Recursive algorithms
A recursive algorithm is a method where a problem is solved by referring to a smaller version of itself. The idea corresponds to recursive definitions in mathematics: we start with a base, and then follow with a recursive step, which repeats the algorithm on a simpler part of the problem.
From definition to code
When we have a recursive definition, it can often be translated directly into an algorithm. One only needs to translate:
- Base: when the algorithm can stop.
- Recursive step: how the problem is reduced and the algorithm calls itself.
Example: Factorial
The factorial function is defined recursively as
$$ \large 0! = 1 $$
$$ \large n! = n \cdot (n-1)!, \quad n \geq 1 $$
This can be written as an algorithm in pseudocode:
function factorial(n):
if n = 0:
return 1 // base
else:
return n * factorial(n - 1) // recursive step
The algorithm stops when \( \large n = 0 \); otherwise, it calls itself with a smaller number. Finally, all calls fold back into the result.

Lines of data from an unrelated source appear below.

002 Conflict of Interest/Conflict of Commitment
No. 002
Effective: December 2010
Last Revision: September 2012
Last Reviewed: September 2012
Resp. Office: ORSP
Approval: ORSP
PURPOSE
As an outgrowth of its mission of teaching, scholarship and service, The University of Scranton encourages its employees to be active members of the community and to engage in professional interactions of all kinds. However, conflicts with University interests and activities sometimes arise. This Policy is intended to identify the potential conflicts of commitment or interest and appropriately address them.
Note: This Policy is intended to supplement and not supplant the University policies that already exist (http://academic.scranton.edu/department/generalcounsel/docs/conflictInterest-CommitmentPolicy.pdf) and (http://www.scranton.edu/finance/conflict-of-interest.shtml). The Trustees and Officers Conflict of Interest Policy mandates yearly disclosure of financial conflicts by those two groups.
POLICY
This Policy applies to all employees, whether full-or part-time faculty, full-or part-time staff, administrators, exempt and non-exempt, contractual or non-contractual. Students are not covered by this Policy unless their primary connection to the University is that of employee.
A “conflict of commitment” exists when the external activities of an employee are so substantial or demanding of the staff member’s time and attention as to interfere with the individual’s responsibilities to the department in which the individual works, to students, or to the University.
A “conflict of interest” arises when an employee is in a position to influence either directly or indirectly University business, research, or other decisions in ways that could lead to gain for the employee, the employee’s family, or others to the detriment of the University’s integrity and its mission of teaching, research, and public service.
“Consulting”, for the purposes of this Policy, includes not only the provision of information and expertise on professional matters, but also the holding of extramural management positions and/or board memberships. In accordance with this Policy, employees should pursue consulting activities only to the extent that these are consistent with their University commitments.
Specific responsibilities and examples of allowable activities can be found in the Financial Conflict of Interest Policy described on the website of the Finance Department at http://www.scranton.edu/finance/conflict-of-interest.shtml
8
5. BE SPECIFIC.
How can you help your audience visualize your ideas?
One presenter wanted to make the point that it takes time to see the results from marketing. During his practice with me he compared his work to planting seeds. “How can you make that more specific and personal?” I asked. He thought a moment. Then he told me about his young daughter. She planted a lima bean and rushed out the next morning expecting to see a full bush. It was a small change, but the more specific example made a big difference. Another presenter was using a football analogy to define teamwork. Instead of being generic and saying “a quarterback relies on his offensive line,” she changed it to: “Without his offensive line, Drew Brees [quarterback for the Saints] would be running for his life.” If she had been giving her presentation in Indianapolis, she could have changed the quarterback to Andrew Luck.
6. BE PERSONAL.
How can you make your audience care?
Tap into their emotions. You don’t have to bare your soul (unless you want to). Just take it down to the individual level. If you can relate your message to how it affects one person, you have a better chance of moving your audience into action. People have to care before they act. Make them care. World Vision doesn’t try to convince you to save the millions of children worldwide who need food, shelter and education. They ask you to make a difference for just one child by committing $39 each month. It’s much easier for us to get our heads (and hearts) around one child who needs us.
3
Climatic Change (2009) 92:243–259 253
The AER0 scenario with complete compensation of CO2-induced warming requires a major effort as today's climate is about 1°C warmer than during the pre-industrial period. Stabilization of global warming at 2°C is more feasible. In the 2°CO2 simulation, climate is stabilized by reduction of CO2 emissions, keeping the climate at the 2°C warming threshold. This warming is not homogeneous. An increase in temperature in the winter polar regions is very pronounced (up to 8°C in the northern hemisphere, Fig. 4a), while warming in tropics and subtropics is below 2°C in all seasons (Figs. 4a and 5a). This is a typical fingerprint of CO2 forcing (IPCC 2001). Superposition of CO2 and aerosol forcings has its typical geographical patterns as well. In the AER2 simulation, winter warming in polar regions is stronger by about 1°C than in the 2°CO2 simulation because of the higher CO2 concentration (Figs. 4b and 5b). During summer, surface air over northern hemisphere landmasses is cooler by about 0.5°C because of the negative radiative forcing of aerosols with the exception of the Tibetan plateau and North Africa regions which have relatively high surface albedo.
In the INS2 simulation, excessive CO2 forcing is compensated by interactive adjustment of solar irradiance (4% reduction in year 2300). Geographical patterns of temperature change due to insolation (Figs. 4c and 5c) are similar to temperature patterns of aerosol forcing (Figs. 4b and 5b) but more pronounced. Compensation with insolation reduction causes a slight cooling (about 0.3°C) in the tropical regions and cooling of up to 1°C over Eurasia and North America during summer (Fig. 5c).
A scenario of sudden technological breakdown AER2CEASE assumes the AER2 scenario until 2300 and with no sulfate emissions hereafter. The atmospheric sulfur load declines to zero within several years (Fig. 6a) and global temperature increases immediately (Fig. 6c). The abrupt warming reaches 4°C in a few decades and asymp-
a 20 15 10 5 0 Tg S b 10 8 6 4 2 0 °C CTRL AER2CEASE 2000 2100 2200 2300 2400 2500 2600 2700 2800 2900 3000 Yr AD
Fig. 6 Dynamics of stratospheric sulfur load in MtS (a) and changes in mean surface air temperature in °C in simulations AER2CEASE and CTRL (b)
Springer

Example: Maximum in a list
We can also define an algorithm recursively to find the largest number in a list:
- Base: If the list has only one element, this element is the maximum.
- Recursive step: Compare the first element with the maximum of the rest of the list.
function max(list):
if list has length 1:
return list[0] // base
else:
m = max(rest of list) // recursive step
return the larger of list[0] and m
Practical example
If we have the list \( \large [7, 2, 9, 4] \):
max([7,2,9,4])
= larger of 7 and max([2,9,4])
= larger of 7 and larger of 2 and max([9,4])
= larger of 7 and larger of 2 and larger of 9 and max([4])
= larger of 7 and larger of 2 and larger of 9 and 4
= larger of 7 and larger of 2 and 9
= larger of 7 and 9
= 9
Summary
A recursive algorithm translates the idea behind a recursive definition into code. First, a base case is specified where the algorithm stops. Then a recursive step is described, where the algorithm calls itself on a simpler problem. This pattern recurs in many well-known algorithms, such as sorting, searching, and processing data structures.